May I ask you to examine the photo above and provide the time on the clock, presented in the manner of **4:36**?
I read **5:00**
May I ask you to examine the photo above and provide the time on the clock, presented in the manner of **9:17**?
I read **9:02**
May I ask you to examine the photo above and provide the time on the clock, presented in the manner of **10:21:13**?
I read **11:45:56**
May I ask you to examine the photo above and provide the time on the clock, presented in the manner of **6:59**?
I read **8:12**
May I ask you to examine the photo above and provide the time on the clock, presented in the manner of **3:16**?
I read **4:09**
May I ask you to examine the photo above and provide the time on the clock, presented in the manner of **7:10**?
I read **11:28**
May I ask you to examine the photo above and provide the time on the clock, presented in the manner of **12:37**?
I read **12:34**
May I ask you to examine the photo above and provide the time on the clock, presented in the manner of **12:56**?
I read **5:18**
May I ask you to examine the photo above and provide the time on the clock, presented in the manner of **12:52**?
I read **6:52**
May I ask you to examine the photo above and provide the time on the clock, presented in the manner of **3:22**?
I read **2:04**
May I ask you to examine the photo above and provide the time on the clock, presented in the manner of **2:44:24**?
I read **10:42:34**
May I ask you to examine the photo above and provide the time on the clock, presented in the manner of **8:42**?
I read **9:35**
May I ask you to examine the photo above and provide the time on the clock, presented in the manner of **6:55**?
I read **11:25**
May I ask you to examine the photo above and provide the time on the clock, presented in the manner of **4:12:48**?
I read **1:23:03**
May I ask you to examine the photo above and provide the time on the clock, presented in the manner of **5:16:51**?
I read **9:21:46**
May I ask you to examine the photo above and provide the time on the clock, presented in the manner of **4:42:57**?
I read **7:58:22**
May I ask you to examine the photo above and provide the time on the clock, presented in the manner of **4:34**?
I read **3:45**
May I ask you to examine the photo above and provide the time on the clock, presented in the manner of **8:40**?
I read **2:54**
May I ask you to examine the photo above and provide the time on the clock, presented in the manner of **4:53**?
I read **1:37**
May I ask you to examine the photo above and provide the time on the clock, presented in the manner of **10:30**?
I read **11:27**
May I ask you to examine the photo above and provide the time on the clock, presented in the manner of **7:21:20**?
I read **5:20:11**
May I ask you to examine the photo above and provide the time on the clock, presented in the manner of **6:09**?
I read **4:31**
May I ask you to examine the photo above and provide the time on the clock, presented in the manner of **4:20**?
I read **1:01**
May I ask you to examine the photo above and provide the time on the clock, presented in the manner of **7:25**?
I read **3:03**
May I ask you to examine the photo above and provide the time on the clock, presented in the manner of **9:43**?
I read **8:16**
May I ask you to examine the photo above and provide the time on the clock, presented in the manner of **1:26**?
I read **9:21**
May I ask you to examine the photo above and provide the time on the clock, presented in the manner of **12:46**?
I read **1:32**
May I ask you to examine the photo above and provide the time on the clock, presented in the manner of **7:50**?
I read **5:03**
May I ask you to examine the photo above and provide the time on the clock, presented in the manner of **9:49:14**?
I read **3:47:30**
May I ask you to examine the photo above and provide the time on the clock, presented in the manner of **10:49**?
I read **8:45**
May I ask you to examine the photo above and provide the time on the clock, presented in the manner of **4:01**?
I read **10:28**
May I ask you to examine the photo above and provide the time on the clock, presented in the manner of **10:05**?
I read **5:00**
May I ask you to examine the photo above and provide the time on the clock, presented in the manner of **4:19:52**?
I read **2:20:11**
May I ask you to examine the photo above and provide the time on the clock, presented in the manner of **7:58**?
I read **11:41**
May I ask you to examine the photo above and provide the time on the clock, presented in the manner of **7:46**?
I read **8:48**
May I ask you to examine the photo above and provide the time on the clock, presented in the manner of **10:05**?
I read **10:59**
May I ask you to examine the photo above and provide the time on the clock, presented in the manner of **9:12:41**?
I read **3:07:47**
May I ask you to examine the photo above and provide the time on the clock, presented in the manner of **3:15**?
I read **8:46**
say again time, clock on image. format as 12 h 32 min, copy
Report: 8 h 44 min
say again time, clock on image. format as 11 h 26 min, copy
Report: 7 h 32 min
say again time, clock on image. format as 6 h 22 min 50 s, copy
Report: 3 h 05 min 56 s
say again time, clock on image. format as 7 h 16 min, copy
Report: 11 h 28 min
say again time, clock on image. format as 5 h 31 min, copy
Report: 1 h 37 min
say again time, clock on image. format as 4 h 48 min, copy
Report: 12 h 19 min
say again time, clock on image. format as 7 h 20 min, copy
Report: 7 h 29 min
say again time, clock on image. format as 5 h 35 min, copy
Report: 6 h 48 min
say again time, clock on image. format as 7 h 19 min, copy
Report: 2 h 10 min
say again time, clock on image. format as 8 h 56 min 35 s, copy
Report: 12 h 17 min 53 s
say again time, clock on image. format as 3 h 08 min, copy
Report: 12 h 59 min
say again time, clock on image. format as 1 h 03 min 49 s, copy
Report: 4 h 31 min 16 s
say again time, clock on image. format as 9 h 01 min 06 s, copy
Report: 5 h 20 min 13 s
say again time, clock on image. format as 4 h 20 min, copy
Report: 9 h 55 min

■ ■ ■ ■ ■

**What the task asks:** Reproduce all of the lines above word for word.

**Solution to the problem:**
May I ask you to examine the photo above and provide the time on the clock, presented in the manner of **4:36**?
I read **5:00**
May I ask you to examine the photo above and provide the time on the clock, presented in the manner of **9:17**?
I read **9:02**
May I ask you to examine the photo above and provide the time on the clock, presented in the manner of **10:21:13**?
I read **11:45:56**
May I ask you to examine the photo above and provide the time on the clock, presented in the manner of **6:59**?
I read **8:12**
May I ask you to examine the photo above and provide the time on the clock, presented in the manner of **3:16**?
I read **4:09**
May I ask you to examine the photo above and provide the time on the clock, presented in the manner of **7:10**?
I read **11:28**
May I ask you to examine the photo above and provide the time on the clock, presented in the manner of **12:37**?
I read **12:34**
May I ask you to examine the photo above and provide the time on the clock, presented in the manner of **12:56**?
I read **5:18**
May I ask you to examine the photo above and provide the time on the clock, presented in the manner of **12:52**?
I read **6:52**
May I ask you to examine the photo above and provide the time on the clock, presented in the manner of **3:22**?
I read **2:04**
May I ask you to examine the photo above and provide the time on the clock, presented in the manner of **2:44:24**?
I read **10:42:34**
May I ask you to examine the photo above and provide the time on the clock, presented in the manner of **8:42**?
I read **9:35**
May I ask you to examine the photo above and provide the time on the clock, presented in the manner of **6:55**?
I read **11:25**
May I ask you to examine the photo above and provide the time on the clock, presented in the manner of **4:12:48**?
I read **1:23:03**
May I ask you to examine the photo above and provide the time on the clock, presented in the manner of **5:16:51**?
I read **9:21:46**
May I ask you to examine the photo above and provide the time on the clock, presented in the manner of **4:42:57**?
I read **7:58:22**
May I ask you to examine the photo above and provide the time on the clock, presented in the manner of **4:34**?
I read **3:45**
May I ask you to examine the photo above and provide the time on the clock, presented in the manner of **8:40**?
I read **2:54**
May I ask you to examine the photo above and provide the time on the clock, presented in the manner of **4:53**?
I read **1:37**
May I ask you to examine the photo above and provide the time on the clock, presented in the manner of **10:30**?
I read **11:27**
May I ask you to examine the photo above and provide the time on the clock, presented in the manner of **7:21:20**?
I read **5:20:11**
May I ask you to examine the photo above and provide the time on the clock, presented in the manner of **6:09**?
I read **4:31**
May I ask you to examine the photo above and provide the time on the clock, presented in the manner of **4:20**?
I read **1:01**
May I ask you to examine the photo above and provide the time on the clock, presented in the manner of **7:25**?
I read **3:03**
May I ask you to examine the photo above and provide the time on the clock, presented in the manner of **9:43**?
I read **8:16**
May I ask you to examine the photo above and provide the time on the clock, presented in the manner of **1:26**?
I read **9:21**
May I ask you to examine the photo above and provide the time on the clock, presented in the manner of **12:46**?
I read **1:32**
May I ask you to examine the photo above and provide the time on the clock, presented in the manner of **7:50**?
I read **5:03**
May I ask you to examine the photo above and provide the time on the clock, presented in the manner of **9:49:14**?
I read **3:47:30**
May I ask you to examine the photo above and provide the time on the clock, presented in the manner of **10:49**?
I read **8:45**
May I ask you to examine the photo above and provide the time on the clock, presented in the manner of **4:01**?
I read **10:28**
May I ask you to examine the photo above and provide the time on the clock, presented in the manner of **10:05**?
I read **5:00**
May I ask you to examine the photo above and provide the time on the clock, presented in the manner of **4:19:52**?
I read **2:20:11**
May I ask you to examine the photo above and provide the time on the clock, presented in the manner of **7:58**?
I read **11:41**
May I ask you to examine the photo above and provide the time on the clock, presented in the manner of **7:46**?
I read **8:48**
May I ask you to examine the photo above and provide the time on the clock, presented in the manner of **10:05**?
I read **10:59**
May I ask you to examine the photo above and provide the time on the clock, presented in the manner of **9:12:41**?
I read **3:07:47**
May I ask you to examine the photo above and provide the time on the clock, presented in the manner of **3:15**?
I read **8:46**
say again time, clock on image. format as 12 h 32 min, copy
Report: 8 h 44 min
say again time, clock on image. format as 11 h 26 min, copy
Report: 7 h 32 min
say again time, clock on image. format as 6 h 22 min 50 s, copy
Report: 3 h 05 min 56 s
say again time, clock on image. format as 7 h 16 min, copy
Report: 11 h 28 min
say again time, clock on image. format as 5 h 31 min, copy
Report: 1 h 37 min
say again time, clock on image. format as 4 h 48 min, copy
Report: 12 h 19 min
say again time, clock on image. format as 7 h 20 min, copy
Report: 7 h 29 min
say again time, clock on image. format as 5 h 35 min, copy
Report: 6 h 48 min
say again time, clock on image. format as 7 h 19 min, copy
Report: 2 h 10 min
say again time, clock on image. format as 8 h 56 min 35 s, copy
Report: 12 h 17 min 53 s
say again time, clock on image. format as 3 h 08 min, copy
Report: 12 h 59 min
say again time, clock on image. format as 1 h 03 min 49 s, copy
Report: 4 h 31 min 16 s
say again time, clock on image. format as 9 h 01 min 06 s, copy
Report: 5 h 20 min 13 s
say again time, clock on image. format as 4 h 20 min, copy
Report: 9 h 55 min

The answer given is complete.